Terkait keberadaan Kampung Topeng, Khofifah menceritakan bahwa para penghuni Kampung Topeng dulunya hidup di jalanan dan tinggal di kampung kumuh atau di emperan toko dan jembatan. Bahkan masuk dalam kategori homeless society. Kemudian mereka disiapkan tempat tinggal, dan diberdayakan agar memperoleh kehidupan yang lebih baik.
“Mereka dulu kategori homeless society kemudian disiapkan tempat disini. Saya rasa proses untuk bisa membangun psycosocial therapy ini bagus di tempat seperti ini,” tuturnya.
Khofifah menambahkan, bahwa ia sudah tiga kali berkunjung ke Kampung Topeng. Dan kohesivitas sosial diantara warganya nampak atas kerja keras membangun kampungnya menjadi daya tarik wisata yang berdampak positif bagi keberlangsungan hidupnya. Yaitu eksistensi dari wisata Kampung Topeng itu sendiri.
“Memang kohesivitas sosialnya sudah terbangun, apalagi rata-rata mereka ini kan dulu hidupnya di jalan kemudian sekarang sudah banyak yang bekerja di sektor informal,” jelasnya.
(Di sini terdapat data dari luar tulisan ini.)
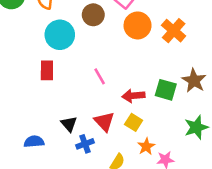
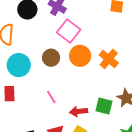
brown circle: (93, 15) -> (51, 58), moved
Gubernur Jatim yang pernah menjabat sebagai Menteri Sosial RI ini meyakini usai pandemi nanti Kampung Topeng Malang akan dapat berkembang dan menjadi salah satu tujuan wisata edukatif yang ramah bagi anak-anak dan masyarakat. Apalagi, Kampung Topeng kaya dengan varian-varian topengnya.
“Saya rasa pendampingan yang jeli dan teliti dari pihak terkait akan sangat mendukung Kampung Topeng. Apalagi, dulu sudah dijadikan format di Kampung Topeng bahwa anak-anak bisa bikin topeng sendiri,” pungkasnya.
Sementara itu, salah satu penerima sembako, Siti penghuni Kampung Topeng mengaku bantuan yang diberikan Gubernur Khofifah sangat membantu dan berterimakasih atas bantuan yang sudah diberikan. (gas).